Labs at Uni Potsdam
At the BabyLab, the cognitive and psycholinguistic development of children aged four months and older is studied.
In the EyeLab, linguistic, visual, and oculomotor processes are studied. Research focuses on reading, shifts of attention, and other processes loading working memory. In the EyeLab, psychologists, physicists, computer scientists, mathematicians and linguists co-operate closely.
The Social Psychology Laboratory has set its focus on aggression and media research. Topics include the effects of media violence or the risk factors for sexual aggression in young adults.
NOLA (Neurocognition of Language) group is an interdisciplinary team of linguists, psychologists, and neuroscientists. The goal is to characterize language from basic acoustic processing to complex sentence processing regarding its neuroplasticity.
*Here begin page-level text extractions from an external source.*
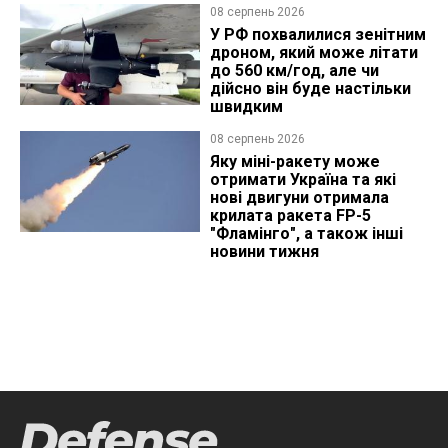
08 серпень 2026
У РФ похвалилися зенітним
дроном, який може літати
до 560 км/год, але чи
дійсно він буде настільки
швидким
08 серпень 2026
Яку міні-ракету може
отримати Україна та які
нові двигуни отримала
крилата ракета FP-5
"Фламінго", а також інші
новини тижня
This is done by combining behavioral, psychophysiological (eye-tracking), neurophysiological (EEG), and neurovascular (fMRI, NIRS) methods in various populations.
The Potsdam Embodied Cognition Group (PECoG) studies the influence of sensory and motor experiences on knowledge representation with measures of behavior (reaction times, error rates), motion (kinematics analysis, eye tracking, power production) and physiology (body temperature, TMS, EEG, fMRI).
At the lab of the Training and Movement Sciences, the relationship between motor and cognitive abilities in different population groups (e.g. children, adolescents, athletes, employed and retired people ) is investigated using a range of biomechanical techniques.
Central concern of the Vasishth Lab is the research of processes of human understanding of sentences. To this end, the research group, led by Shravan Vasishth, uses mathematical models of syntax analysis and experimental methods, such as eye tracking, self-directed reading and event-related potentials. With the help of the obtained data, predictions of mathematical models can be reviewed and assessed.
The Potsdam Research Institute for Multilingualism (PRIM) investigates the nature of multilingualism in children and adults, including patients with language disorders. Core areas of language processing are investigated using behavioural and physiological techniques such as eye-movement monitoring and electroencephalography.
At the Cognitive Neuroscience Lab (Rabovsky Lab), they combine explicit computational models (specifically, deep learning models) and neuroscientific evidence (mostly event-related brain potentials) in order to understand the neurocognition of language and meaning.
At the Psychophysiology Lab, they use methods like electroencephalography, electrocardiography, electrodermal activity monitoring, electromyography and neurostimulation to understand affective responses related to memory formation and retrieval.